• _EXTRACTED RECORDS_
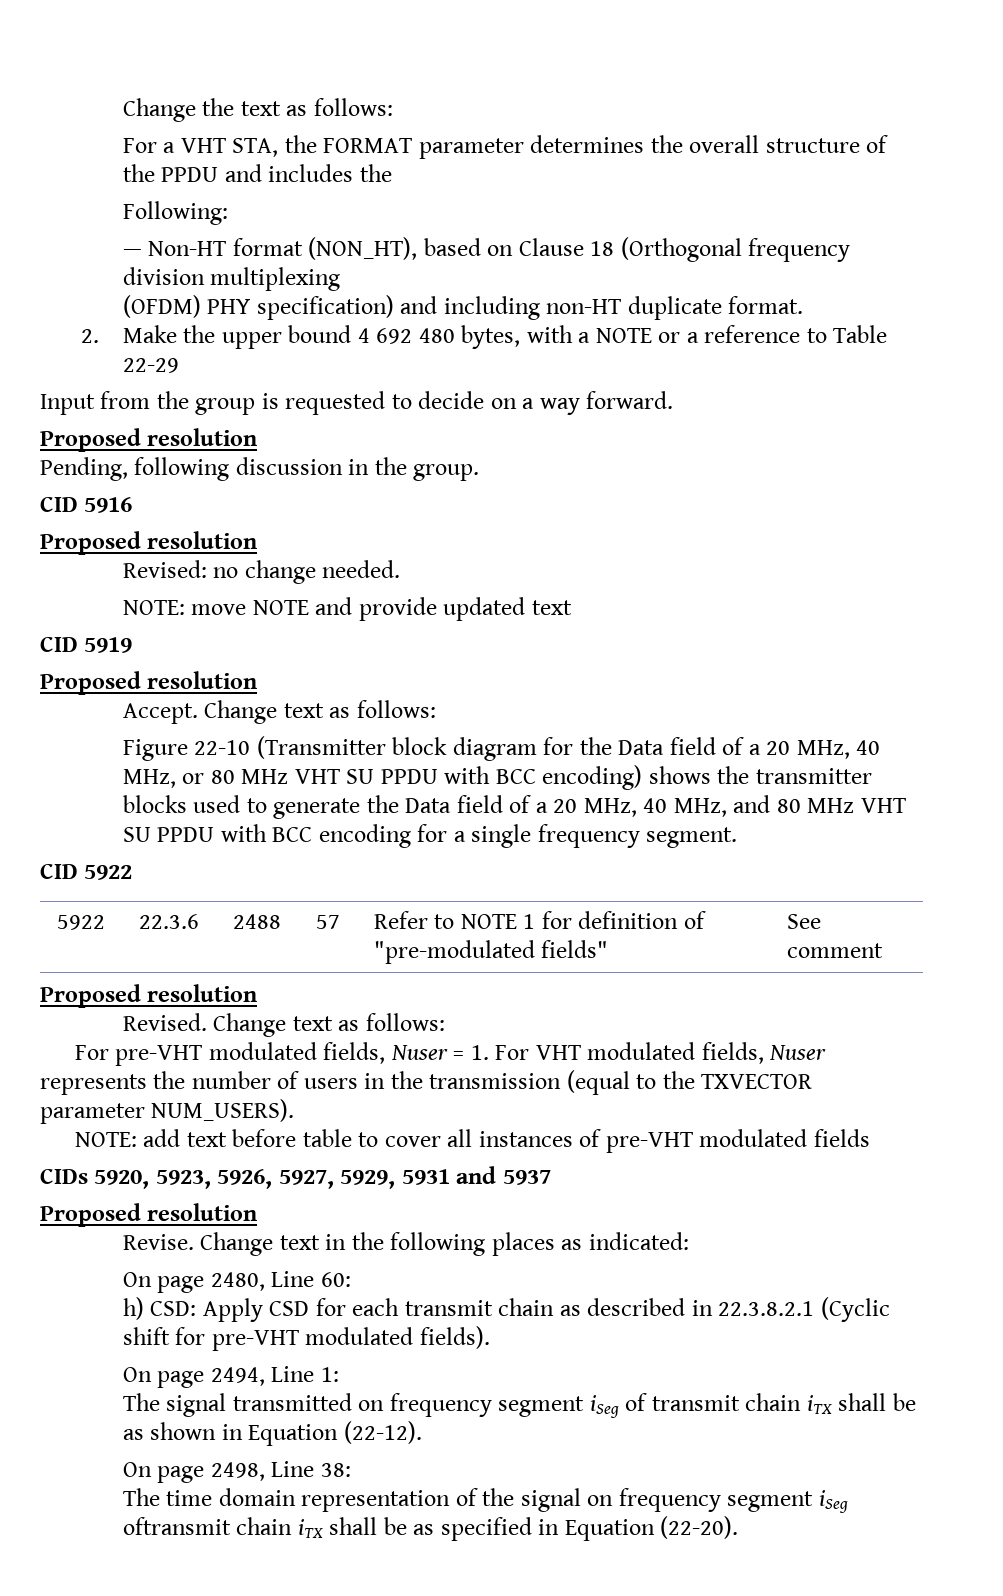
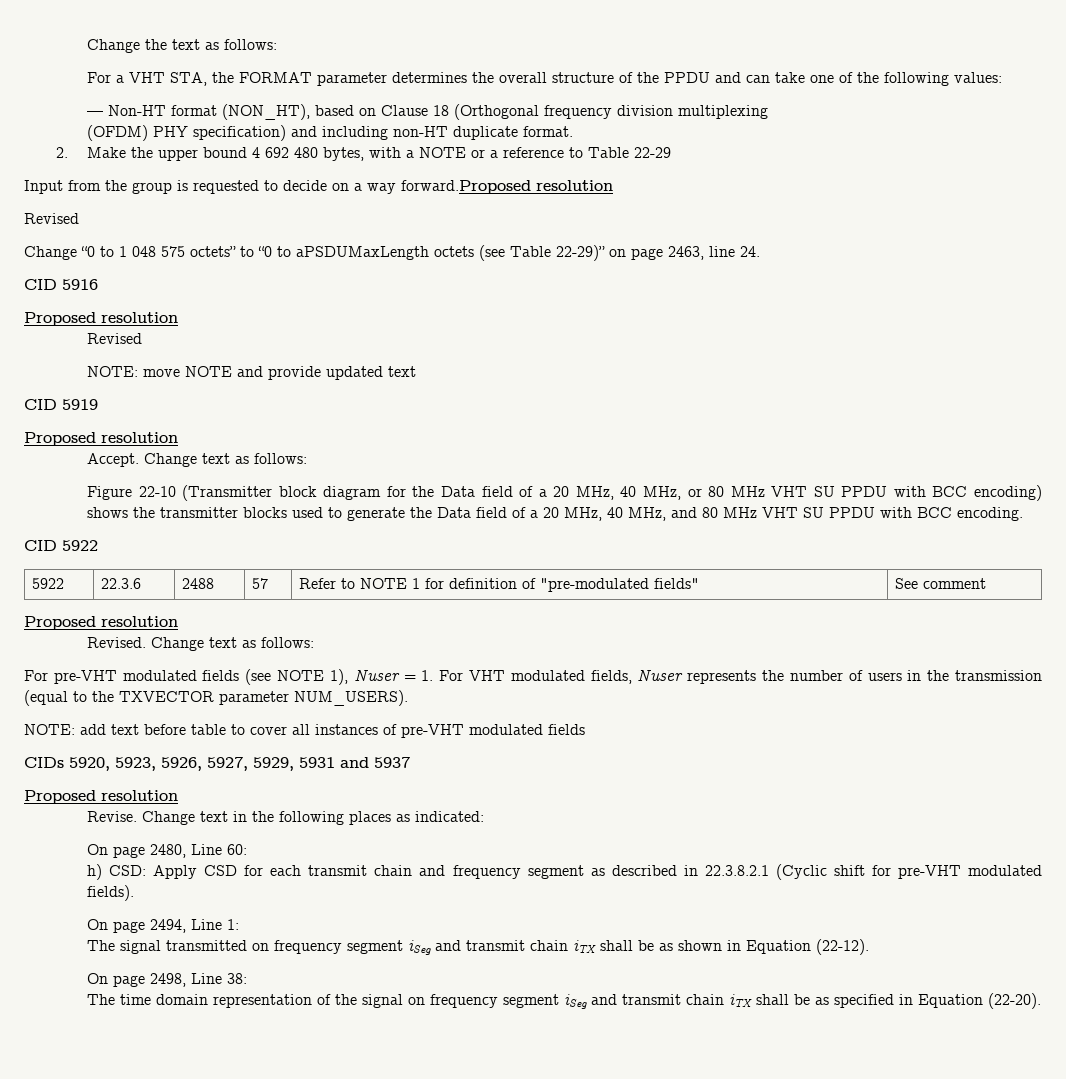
[268,164,392,182] [122,201,228,225] includes the // Following: -> [746,72,1003,86] can take one of the following values:
[586,391,674,409] [40,428,258,452] [40,457,480,481] forward. // Proposed resolution // Pending, following discussion in the group. -> [401,180,613,194] [24,213,79,224] [24,245,760,261] forward.Proposed resolution // Revised // Change “0 to 1 048 575 octets” to “0 to aPSDUMaxLength octets (see Table 22-29)” on page 2463, line 24.
[122,560,401,584] Revised: no change needed. -> [87,333,143,344] Revised
[318,824,738,848] encoding for a single frequency segment. -> [957,507,1024,521] encoding.
[323,1042,386,1064] fields, -> [202,669,348,685] fields (see NOTE 1),
(555, 1307) none -> [419,865,584,879] and frequency segment
[625,1393,648,1411] of -> [435,940,462,951] and
[122,1517,231,1535] oftransmit -> [591,994,682,1005] and transmit

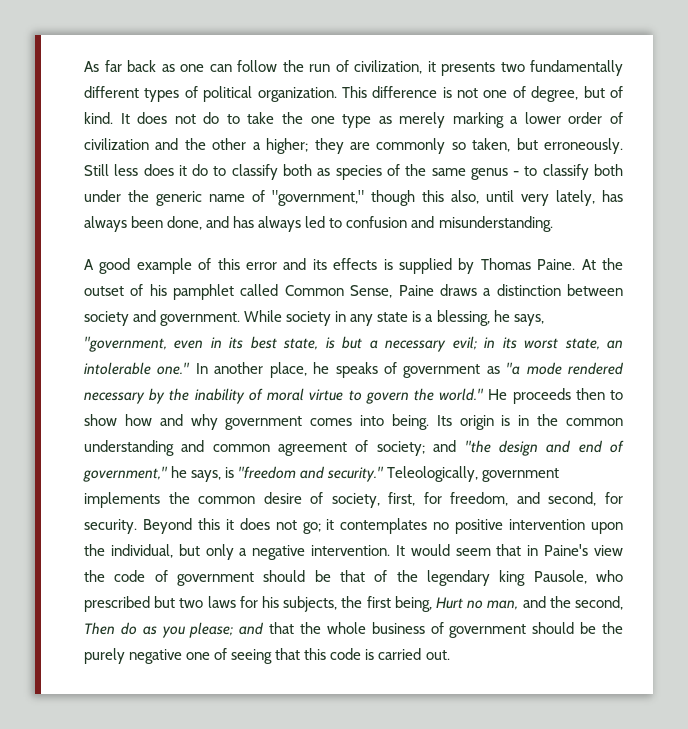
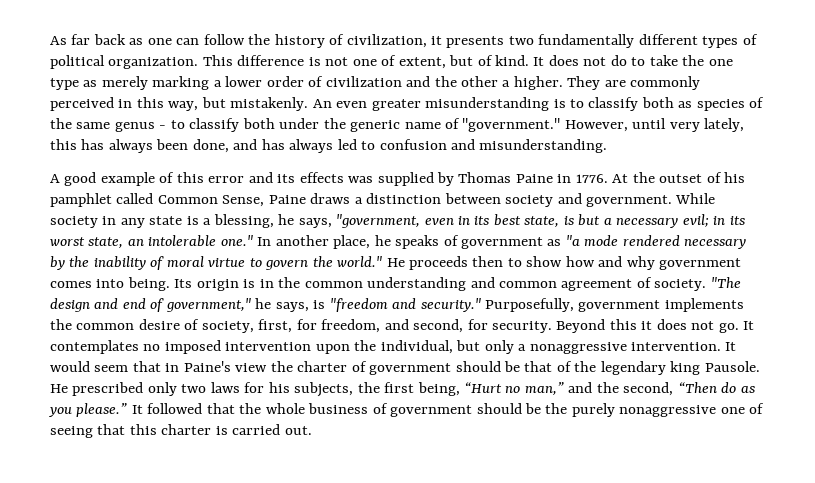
[309,64,330,72] run -> [274,34,325,48] history
[531,86,579,102] degree, -> [398,57,446,69] extent,
[266,138,624,154] [84,164,209,176] higher; they are commonly so taken, but erroneously. Still less does it do -> [513,76,701,90] [50,97,566,111] higher. They are commonly perceived in this way, but mistakenly. An even greater misunderstanding is
[272,190,479,206] "government," though this also, -> [462,118,628,132] "government." However,
(595, 198) none -> [50,139,77,150] this
[383,259,393,270] is -> [348,176,374,183] was
[537,259,576,270] Paine. -> [515,174,608,183] Paine in 1776.
[376,440,491,456] society; and "the -> [654,277,741,291] society. "The
[387,466,479,482] Teleologically, -> [485,298,575,312] Purposefully,
[302,519,335,534] go; it -> [718,321,755,333] go. It
[455,519,504,534] positive -> [164,340,221,354] imposed
[252,545,306,560] negative -> [529,342,627,354] nonaggressive
[114,570,146,582] code -> [297,361,348,372] charter
[533,570,623,584] [84,596,176,612] Pausole, who prescribed but -> [704,361,760,372] [50,382,177,396] Pausole. He prescribed only
[435,597,519,610] Hurt no man, -> [464,382,564,396] “Hurt no man,”
[84,622,115,635] Then -> [677,382,717,393] “Then
[189,622,265,638] please; and -> [76,403,203,417] please.” It followed
[129,649,183,664] negative -> [619,405,717,417] nonaggressive
[330,648,362,660] code -> [161,424,212,435] charter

• _ASSIGNMENT_
Starting at the line that contains "[376,440,491,456] society; and", copy each line through the last one in the records, exactly, and output nothing else.

• _EXPECTED ANSWER_
[376,440,491,456] society; and "the -> [654,277,741,291] society. "The
[387,466,479,482] Teleologically, -> [485,298,575,312] Purposefully,
[302,519,335,534] go; it -> [718,321,755,333] go. It
[455,519,504,534] positive -> [164,340,221,354] imposed
[252,545,306,560] negative -> [529,342,627,354] nonaggressive
[114,570,146,582] code -> [297,361,348,372] charter
[533,570,623,584] [84,596,176,612] Pausole, who prescribed but -> [704,361,760,372] [50,382,177,396] Pausole. He prescribed only
[435,597,519,610] Hurt no man, -> [464,382,564,396] “Hurt no man,”
[84,622,115,635] Then -> [677,382,717,393] “Then
[189,622,265,638] please; and -> [76,403,203,417] please.” It followed
[129,649,183,664] negative -> [619,405,717,417] nonaggressive
[330,648,362,660] code -> [161,424,212,435] charter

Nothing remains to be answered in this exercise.